The importance of liquid phase compositions in gas hydrate modeling: Carbon dioxide–methane–water case study

• The effect of liquid phase compositions when modeling gas hydrate systems was demonstrated.
• VLE predictions were found to be greatly dependent on liquid phase compositions for two and three component systems.
• Liquid composition predictions were found to be highly dependent on interaction parameters compared to gas compositions.
• When interaction parameters are optimized based on vapor data only, liquid compositions of H-Lw-V systems are inadequate.

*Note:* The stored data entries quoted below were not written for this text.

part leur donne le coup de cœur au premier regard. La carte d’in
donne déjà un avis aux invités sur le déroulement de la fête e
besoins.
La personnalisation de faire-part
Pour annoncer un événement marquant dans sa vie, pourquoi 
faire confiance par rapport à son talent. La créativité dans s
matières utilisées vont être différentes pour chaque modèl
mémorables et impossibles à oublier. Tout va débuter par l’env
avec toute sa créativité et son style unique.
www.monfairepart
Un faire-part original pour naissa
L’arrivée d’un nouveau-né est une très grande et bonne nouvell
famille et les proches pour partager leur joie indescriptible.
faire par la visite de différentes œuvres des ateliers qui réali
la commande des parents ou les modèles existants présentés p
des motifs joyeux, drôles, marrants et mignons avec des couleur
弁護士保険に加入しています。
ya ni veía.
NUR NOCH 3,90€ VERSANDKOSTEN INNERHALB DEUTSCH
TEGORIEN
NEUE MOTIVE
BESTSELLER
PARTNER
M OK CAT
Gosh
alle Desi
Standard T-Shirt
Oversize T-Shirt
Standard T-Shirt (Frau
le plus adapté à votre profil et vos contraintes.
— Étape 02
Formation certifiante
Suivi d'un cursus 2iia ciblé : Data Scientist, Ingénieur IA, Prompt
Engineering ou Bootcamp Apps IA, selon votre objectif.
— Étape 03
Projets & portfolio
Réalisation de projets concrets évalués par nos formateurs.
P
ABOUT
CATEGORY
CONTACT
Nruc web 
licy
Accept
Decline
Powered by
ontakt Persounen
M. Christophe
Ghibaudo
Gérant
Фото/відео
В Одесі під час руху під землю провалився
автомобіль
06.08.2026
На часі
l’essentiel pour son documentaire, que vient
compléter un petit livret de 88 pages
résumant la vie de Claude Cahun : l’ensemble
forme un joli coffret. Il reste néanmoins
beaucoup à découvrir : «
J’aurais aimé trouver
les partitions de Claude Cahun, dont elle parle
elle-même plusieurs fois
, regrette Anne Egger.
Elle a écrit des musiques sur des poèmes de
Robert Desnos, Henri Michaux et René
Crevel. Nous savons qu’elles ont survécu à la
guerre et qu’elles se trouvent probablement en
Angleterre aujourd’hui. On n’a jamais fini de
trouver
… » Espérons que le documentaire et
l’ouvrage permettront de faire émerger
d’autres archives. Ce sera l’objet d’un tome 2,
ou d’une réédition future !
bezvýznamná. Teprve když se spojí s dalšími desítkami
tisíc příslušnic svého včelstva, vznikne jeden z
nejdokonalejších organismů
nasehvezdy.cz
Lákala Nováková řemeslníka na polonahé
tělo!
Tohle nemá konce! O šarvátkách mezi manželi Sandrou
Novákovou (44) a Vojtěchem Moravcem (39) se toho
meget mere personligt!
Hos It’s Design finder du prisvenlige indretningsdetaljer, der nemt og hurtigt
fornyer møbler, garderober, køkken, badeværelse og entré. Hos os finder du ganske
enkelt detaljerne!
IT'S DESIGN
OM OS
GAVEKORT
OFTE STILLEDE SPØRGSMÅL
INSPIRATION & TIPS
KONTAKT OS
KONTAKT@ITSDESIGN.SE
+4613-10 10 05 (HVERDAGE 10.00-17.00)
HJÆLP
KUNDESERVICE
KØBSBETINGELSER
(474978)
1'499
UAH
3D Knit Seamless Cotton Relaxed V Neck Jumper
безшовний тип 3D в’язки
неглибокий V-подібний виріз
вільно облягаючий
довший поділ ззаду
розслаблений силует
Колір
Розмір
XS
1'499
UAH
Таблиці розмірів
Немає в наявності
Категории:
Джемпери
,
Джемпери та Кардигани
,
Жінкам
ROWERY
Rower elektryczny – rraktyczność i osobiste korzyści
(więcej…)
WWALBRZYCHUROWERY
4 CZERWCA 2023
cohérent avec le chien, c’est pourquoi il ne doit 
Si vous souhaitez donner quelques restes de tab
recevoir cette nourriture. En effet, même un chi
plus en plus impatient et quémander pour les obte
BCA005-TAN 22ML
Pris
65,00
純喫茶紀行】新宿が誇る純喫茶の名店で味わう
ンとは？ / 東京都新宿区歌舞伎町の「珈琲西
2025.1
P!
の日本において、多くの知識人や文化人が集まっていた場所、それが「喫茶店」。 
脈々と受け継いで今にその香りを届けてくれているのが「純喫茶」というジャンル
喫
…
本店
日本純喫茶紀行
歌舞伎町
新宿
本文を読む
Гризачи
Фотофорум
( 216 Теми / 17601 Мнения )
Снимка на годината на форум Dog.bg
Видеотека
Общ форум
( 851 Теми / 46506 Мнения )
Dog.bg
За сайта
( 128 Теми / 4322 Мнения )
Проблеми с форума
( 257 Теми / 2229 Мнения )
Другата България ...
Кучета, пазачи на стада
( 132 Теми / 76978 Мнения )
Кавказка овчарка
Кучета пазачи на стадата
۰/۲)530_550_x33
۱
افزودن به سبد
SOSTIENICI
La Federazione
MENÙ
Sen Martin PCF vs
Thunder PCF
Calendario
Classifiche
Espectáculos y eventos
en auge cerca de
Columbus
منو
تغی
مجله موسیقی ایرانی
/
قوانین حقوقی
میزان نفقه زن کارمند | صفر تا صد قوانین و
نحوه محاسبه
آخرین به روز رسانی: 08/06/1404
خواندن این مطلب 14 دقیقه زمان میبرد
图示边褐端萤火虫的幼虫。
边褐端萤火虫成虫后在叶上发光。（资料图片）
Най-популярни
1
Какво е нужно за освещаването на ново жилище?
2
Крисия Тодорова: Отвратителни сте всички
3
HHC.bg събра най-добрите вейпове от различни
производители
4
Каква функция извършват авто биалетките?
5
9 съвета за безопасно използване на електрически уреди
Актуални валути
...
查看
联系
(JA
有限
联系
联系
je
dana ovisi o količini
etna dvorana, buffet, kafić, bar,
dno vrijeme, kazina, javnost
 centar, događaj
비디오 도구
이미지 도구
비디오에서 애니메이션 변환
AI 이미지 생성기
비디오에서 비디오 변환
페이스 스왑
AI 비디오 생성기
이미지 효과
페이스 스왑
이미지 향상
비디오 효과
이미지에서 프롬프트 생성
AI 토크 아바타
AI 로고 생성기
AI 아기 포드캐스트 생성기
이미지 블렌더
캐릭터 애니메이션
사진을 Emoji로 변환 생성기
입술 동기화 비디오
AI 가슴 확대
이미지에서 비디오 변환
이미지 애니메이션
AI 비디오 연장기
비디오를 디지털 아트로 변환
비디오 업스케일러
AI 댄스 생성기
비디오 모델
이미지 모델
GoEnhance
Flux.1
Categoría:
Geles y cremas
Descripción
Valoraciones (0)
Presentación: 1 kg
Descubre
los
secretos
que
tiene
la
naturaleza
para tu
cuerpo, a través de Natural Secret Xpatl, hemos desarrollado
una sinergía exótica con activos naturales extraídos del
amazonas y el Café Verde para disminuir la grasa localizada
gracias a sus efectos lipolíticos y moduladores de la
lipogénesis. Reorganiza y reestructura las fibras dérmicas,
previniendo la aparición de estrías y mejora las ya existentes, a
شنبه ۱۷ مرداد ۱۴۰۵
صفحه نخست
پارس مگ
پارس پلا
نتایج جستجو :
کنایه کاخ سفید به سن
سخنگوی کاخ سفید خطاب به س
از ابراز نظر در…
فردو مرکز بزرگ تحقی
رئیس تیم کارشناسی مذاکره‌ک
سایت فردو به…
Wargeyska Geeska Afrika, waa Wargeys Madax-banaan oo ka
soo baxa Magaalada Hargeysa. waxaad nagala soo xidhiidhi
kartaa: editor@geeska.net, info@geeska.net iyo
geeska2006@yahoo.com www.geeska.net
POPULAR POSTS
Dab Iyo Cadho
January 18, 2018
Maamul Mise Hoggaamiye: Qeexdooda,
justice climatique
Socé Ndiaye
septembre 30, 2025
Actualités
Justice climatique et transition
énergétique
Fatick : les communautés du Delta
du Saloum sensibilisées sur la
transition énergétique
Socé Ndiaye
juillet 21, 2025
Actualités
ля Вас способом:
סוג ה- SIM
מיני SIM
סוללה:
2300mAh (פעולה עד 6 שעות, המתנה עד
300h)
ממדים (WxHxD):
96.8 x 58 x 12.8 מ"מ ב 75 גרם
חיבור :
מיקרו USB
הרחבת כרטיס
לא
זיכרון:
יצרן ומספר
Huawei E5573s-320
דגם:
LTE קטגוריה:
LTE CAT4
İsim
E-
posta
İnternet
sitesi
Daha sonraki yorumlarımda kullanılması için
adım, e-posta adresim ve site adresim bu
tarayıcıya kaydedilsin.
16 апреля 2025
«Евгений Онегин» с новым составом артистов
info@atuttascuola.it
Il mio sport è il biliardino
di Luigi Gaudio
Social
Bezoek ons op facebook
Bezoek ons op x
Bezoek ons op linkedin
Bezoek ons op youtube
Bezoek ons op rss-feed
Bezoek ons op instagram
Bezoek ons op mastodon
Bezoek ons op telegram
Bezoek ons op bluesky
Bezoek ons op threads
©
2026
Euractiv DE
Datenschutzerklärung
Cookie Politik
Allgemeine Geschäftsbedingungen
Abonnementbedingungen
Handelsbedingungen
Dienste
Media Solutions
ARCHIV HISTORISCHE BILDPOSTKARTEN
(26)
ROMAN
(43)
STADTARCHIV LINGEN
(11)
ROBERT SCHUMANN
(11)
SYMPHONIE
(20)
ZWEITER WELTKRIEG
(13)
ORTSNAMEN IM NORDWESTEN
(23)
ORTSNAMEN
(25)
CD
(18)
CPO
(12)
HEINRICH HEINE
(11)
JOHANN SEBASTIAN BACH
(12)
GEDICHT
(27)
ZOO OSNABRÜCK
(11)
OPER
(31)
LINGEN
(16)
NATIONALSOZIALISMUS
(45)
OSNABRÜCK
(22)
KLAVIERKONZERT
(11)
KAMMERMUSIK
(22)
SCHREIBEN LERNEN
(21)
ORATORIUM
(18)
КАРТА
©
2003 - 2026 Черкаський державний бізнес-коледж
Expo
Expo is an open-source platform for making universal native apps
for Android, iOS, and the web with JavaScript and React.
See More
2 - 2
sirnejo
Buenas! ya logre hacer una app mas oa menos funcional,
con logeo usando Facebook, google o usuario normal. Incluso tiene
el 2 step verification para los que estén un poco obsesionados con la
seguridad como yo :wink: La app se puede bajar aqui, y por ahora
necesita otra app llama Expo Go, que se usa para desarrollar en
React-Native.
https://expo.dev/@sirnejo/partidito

Liquid compositions obtained through vapor + liquid + hydrate equilibrium modeling are often neglected and not reported in literature. This work demonstrates the sensitivity and importance of the liquid phase compositions on selected models and parameters. The equations of state used to model two-phase systems are the Soave–Redlich–Kwong, the Valderrama–Patel–Teja and the Trebble–Bishnoi equations of state. The modeling analysis for three-phase systems is based on the Trebble–Bishnoi equation of state along with the model by van der Waals and Platteeuw. The vapor + liquid equilibrium model predictions at gas hydrate formation conditions were found to be greatly dependant on the liquid phase compositions. At the three-phase equilibrium, small modifications in the equation of state’s interaction parameters significantly affected the liquid composition predictions while leaving the vapor compositions mostly unchanged. Lastly, the interaction parameters were optimized for the two phases separately using vapor + liquid equilibrium data. When optimized only for liquid, vapor and liquid compositions were predicted correctly. However, when optimized only for vapor, liquid compositions failed to fit experimental data.